L’idée a d’ailleurs été d’abord officiellement proposée par la France et l’Allemagne avant d’être reprise par l’Union dans son ensemble. Avec un soutien massif aux pays les plus exposés, la révolution de l’instrument de dette commune change progressivement la donne. Face au risque d’implosion, de repli sur soi, de remise en cause majeur que générait la crise, un tabou, celui de la solidarité, a été levé.
On dit souvent que l’Union européenne avance dans les crises, mais cela ne fait pas forcément des tendances durables. Comment inscrire cette évolution dans le temps ?

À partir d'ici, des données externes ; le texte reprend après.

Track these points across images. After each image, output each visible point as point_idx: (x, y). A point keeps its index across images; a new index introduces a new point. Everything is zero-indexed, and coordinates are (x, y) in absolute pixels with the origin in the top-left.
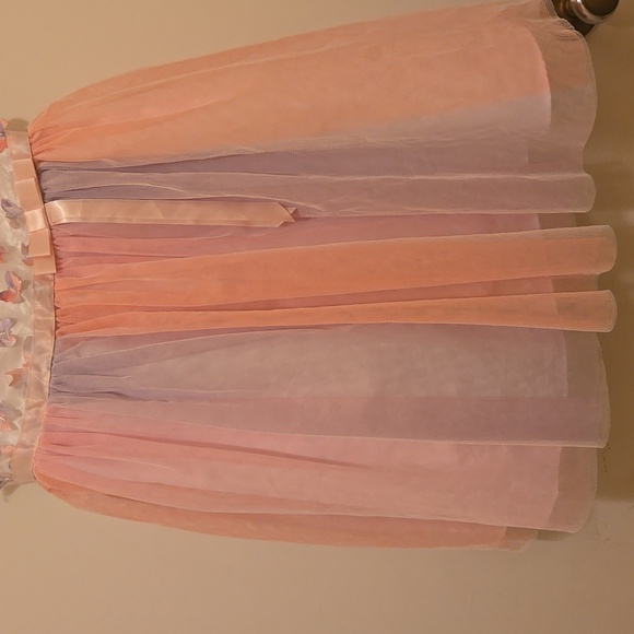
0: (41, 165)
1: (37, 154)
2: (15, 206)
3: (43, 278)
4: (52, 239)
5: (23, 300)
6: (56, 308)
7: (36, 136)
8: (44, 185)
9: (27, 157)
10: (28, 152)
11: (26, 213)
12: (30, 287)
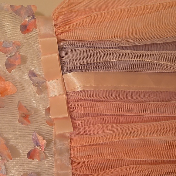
0: (63, 43)
1: (60, 34)
2: (39, 76)
3: (62, 137)
4: (68, 103)
5: (46, 157)
6: (72, 161)
7: (60, 19)
8: (63, 59)
9: (52, 36)
10: (52, 33)
11: (48, 82)
12: (52, 145)
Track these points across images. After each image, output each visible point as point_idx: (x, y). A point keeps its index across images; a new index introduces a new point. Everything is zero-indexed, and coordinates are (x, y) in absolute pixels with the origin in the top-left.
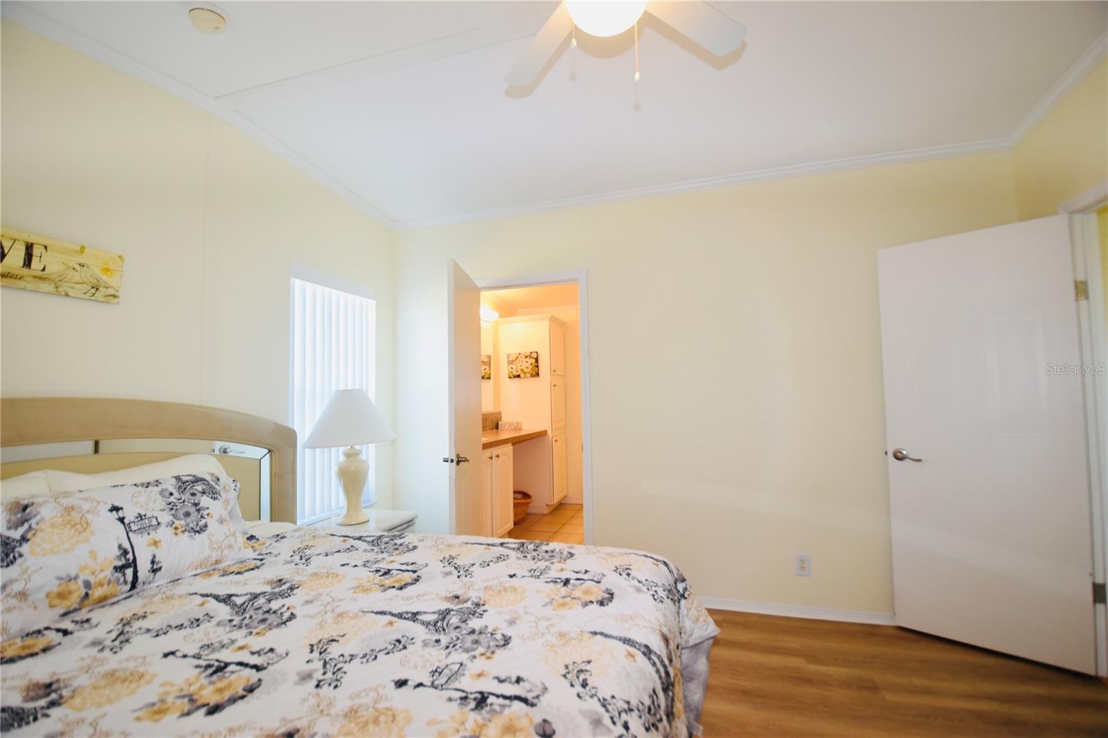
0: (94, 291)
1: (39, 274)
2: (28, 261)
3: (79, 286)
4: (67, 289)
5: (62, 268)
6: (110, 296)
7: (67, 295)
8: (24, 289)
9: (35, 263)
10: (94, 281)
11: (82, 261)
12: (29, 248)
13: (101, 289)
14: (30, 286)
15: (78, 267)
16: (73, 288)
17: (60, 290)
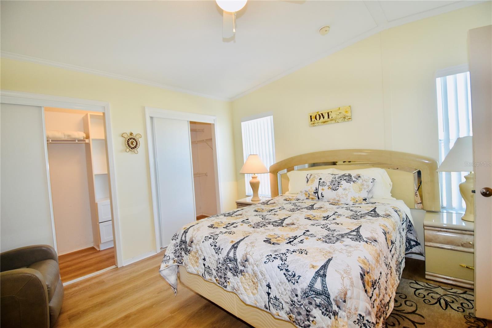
0: (344, 119)
1: (331, 119)
2: (329, 117)
3: (340, 119)
4: (338, 121)
5: (335, 115)
6: (349, 119)
7: (338, 122)
8: (329, 124)
9: (330, 117)
10: (344, 116)
11: (340, 112)
12: (328, 113)
13: (346, 118)
14: (330, 123)
15: (339, 114)
16: (339, 120)
17: (336, 121)
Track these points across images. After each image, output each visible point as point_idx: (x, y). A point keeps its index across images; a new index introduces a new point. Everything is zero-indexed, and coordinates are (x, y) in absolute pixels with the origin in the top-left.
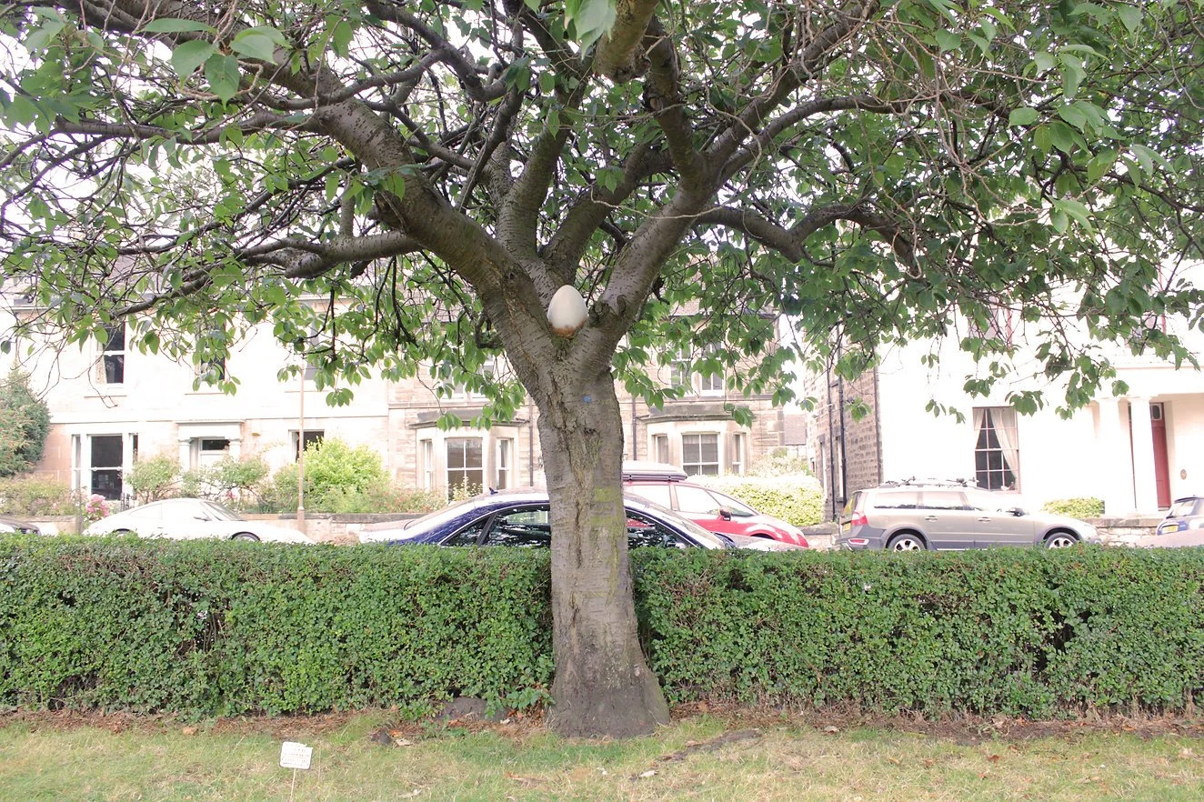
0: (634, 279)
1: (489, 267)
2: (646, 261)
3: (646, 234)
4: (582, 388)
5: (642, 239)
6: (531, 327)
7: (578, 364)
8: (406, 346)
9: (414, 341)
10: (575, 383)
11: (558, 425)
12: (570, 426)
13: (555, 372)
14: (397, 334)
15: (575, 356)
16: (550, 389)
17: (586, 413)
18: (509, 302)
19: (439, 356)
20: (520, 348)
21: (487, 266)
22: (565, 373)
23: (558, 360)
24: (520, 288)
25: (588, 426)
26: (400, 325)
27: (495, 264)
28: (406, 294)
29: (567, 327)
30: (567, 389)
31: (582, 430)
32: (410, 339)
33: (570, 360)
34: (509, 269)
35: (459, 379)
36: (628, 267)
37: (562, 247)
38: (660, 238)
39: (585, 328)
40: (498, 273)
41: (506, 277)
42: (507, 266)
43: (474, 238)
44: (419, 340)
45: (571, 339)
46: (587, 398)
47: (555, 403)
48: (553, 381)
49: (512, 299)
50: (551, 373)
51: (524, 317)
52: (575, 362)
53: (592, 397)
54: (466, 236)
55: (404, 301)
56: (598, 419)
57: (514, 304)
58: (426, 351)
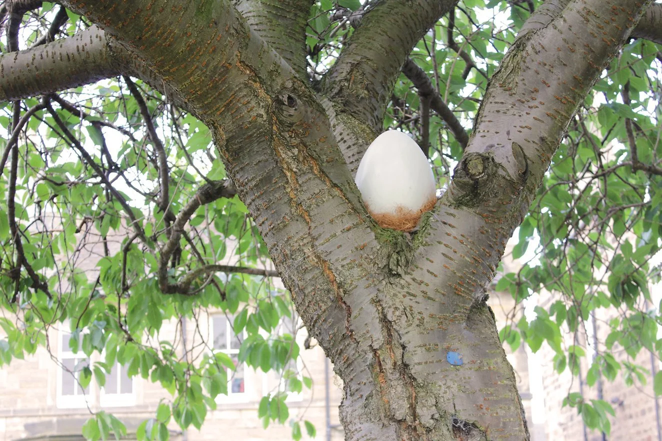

La population allemande reste très majoritairement favorable à l’appartenance européenne, la France reste considérée comme le premier partenaire. Les jeunes générations d’électeurs sont également sans doute plus sensibles aux enjeux géopolitiques que les précédentes. Car face aux menaces chinoises ou russes, face aux interrogations quant à la relation transatlantique, face aux immenses défis par nature transnationaux que sont la crise climatique et environnementale par exemple, l'économie suppose toujours plus le politique. Cela prend du temps, mais la nouvelle génération de dirigeants politiques en Allemagne pourrait prendre d’autant plus ces enjeux à bras le corps.